_What to do_
Give back exactly the lines that run from the beginning of the entries to the line containing "boots: present [573,492,667,596]", both included, and nothing else.

######

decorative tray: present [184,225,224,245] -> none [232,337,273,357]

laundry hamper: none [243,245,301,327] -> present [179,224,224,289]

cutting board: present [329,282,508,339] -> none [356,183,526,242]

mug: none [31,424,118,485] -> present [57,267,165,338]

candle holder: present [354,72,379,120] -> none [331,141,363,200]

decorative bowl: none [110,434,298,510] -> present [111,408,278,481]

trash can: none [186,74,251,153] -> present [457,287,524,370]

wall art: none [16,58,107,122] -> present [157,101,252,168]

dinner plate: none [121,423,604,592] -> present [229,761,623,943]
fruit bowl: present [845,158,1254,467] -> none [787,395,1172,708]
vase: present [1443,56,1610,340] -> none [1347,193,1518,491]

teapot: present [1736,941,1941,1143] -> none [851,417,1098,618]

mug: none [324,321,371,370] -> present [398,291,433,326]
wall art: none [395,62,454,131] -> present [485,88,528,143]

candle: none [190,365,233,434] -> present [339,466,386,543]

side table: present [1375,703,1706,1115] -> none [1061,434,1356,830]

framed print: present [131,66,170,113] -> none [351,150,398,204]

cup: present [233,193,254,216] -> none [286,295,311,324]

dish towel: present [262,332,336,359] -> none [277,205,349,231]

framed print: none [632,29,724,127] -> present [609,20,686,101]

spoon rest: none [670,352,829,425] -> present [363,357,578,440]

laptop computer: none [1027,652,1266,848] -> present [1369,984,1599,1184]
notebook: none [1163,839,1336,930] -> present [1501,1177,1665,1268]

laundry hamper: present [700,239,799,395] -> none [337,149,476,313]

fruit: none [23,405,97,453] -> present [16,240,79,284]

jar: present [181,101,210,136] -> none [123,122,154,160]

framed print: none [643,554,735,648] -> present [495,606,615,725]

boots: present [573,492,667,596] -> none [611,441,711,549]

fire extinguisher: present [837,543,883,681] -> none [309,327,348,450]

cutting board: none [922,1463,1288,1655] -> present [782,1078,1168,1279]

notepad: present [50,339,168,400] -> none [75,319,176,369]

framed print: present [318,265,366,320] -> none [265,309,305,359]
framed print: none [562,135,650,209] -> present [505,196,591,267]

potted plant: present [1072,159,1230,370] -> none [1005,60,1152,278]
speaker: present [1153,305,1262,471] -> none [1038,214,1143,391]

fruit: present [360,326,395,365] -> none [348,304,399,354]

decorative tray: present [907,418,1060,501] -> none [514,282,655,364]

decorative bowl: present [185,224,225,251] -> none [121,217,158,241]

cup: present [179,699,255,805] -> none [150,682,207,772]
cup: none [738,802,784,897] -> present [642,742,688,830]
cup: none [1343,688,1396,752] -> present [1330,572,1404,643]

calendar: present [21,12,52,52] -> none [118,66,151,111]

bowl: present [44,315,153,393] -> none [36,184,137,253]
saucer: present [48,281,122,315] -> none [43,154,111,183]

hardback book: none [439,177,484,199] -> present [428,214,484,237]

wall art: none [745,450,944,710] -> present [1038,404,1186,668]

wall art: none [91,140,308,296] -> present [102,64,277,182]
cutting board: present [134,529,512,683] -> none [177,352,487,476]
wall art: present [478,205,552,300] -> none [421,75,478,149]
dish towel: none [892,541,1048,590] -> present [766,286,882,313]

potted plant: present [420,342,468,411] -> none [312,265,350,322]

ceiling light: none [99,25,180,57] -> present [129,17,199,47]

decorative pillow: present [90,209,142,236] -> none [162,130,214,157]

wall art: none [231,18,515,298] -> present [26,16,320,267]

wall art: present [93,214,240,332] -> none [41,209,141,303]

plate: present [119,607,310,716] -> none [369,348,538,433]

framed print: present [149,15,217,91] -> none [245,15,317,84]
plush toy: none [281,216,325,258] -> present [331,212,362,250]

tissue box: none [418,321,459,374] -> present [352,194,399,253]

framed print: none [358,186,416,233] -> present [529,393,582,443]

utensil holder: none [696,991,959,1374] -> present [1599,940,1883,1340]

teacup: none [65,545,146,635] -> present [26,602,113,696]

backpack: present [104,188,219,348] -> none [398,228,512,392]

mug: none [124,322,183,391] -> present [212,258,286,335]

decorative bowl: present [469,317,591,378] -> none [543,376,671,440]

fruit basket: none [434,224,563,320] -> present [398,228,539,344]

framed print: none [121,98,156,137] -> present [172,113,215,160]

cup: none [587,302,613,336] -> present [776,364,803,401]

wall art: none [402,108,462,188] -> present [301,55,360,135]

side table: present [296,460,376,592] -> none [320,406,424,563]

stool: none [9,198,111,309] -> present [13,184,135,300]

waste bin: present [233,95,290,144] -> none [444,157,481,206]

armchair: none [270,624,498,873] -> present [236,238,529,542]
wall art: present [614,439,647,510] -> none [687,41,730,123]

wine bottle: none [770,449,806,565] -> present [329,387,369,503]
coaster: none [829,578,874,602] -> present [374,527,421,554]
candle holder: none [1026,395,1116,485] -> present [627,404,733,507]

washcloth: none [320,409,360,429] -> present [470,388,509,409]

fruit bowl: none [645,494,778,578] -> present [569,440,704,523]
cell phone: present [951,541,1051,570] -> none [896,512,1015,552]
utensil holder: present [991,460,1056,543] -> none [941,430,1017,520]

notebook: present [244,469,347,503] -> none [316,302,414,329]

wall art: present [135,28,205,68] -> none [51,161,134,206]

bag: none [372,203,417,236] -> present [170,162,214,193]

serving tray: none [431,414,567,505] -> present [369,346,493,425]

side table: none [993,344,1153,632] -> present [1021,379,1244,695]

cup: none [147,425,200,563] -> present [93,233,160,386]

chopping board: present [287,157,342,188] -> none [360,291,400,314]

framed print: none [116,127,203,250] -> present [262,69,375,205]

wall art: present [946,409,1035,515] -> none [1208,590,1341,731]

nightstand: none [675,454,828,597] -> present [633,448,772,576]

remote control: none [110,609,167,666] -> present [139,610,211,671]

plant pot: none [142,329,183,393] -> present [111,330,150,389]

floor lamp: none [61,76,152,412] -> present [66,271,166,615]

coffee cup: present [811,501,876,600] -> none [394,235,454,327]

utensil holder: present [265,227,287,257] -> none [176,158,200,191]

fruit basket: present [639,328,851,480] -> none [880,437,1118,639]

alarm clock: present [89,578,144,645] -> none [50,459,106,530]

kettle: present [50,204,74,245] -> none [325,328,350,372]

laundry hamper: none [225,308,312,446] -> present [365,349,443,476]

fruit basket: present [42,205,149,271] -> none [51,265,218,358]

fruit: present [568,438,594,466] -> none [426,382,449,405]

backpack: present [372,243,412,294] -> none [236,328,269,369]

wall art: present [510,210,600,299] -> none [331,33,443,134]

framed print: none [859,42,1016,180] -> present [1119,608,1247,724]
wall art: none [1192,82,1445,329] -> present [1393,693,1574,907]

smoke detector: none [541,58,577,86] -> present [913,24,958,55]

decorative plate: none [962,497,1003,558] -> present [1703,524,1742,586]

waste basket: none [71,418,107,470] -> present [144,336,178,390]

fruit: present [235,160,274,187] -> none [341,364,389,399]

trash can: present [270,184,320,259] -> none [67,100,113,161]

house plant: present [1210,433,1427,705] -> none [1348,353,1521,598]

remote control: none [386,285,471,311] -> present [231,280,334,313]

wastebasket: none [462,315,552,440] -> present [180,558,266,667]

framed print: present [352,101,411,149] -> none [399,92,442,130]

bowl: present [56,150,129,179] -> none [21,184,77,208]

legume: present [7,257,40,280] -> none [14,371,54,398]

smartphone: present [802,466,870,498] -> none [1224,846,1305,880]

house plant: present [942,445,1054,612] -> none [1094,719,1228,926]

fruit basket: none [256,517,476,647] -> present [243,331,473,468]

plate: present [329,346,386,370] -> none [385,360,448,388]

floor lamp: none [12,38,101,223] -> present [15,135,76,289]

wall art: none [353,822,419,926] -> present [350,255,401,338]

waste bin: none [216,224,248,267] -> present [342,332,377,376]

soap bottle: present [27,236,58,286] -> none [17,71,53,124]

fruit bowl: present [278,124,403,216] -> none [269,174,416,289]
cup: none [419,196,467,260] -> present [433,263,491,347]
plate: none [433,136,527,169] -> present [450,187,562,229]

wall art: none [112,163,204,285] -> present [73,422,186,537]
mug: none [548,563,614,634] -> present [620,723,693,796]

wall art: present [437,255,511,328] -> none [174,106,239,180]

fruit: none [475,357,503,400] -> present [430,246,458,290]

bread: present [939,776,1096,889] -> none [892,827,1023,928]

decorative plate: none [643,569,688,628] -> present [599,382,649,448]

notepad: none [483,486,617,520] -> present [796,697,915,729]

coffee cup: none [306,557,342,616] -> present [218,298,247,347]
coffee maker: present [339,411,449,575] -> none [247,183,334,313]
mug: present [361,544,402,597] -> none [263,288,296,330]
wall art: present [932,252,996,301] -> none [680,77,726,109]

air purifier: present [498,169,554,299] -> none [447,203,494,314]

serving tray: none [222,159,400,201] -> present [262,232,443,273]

######

_Expected answer_
decorative tray: present [184,225,224,245] -> none [232,337,273,357]

laundry hamper: none [243,245,301,327] -> present [179,224,224,289]

cutting board: present [329,282,508,339] -> none [356,183,526,242]

mug: none [31,424,118,485] -> present [57,267,165,338]

candle holder: present [354,72,379,120] -> none [331,141,363,200]

decorative bowl: none [110,434,298,510] -> present [111,408,278,481]

trash can: none [186,74,251,153] -> present [457,287,524,370]

wall art: none [16,58,107,122] -> present [157,101,252,168]

dinner plate: none [121,423,604,592] -> present [229,761,623,943]
fruit bowl: present [845,158,1254,467] -> none [787,395,1172,708]
vase: present [1443,56,1610,340] -> none [1347,193,1518,491]

teapot: present [1736,941,1941,1143] -> none [851,417,1098,618]

mug: none [324,321,371,370] -> present [398,291,433,326]
wall art: none [395,62,454,131] -> present [485,88,528,143]

candle: none [190,365,233,434] -> present [339,466,386,543]

side table: present [1375,703,1706,1115] -> none [1061,434,1356,830]

framed print: present [131,66,170,113] -> none [351,150,398,204]

cup: present [233,193,254,216] -> none [286,295,311,324]

dish towel: present [262,332,336,359] -> none [277,205,349,231]

framed print: none [632,29,724,127] -> present [609,20,686,101]

spoon rest: none [670,352,829,425] -> present [363,357,578,440]

laptop computer: none [1027,652,1266,848] -> present [1369,984,1599,1184]
notebook: none [1163,839,1336,930] -> present [1501,1177,1665,1268]

laundry hamper: present [700,239,799,395] -> none [337,149,476,313]

fruit: none [23,405,97,453] -> present [16,240,79,284]

jar: present [181,101,210,136] -> none [123,122,154,160]

framed print: none [643,554,735,648] -> present [495,606,615,725]

boots: present [573,492,667,596] -> none [611,441,711,549]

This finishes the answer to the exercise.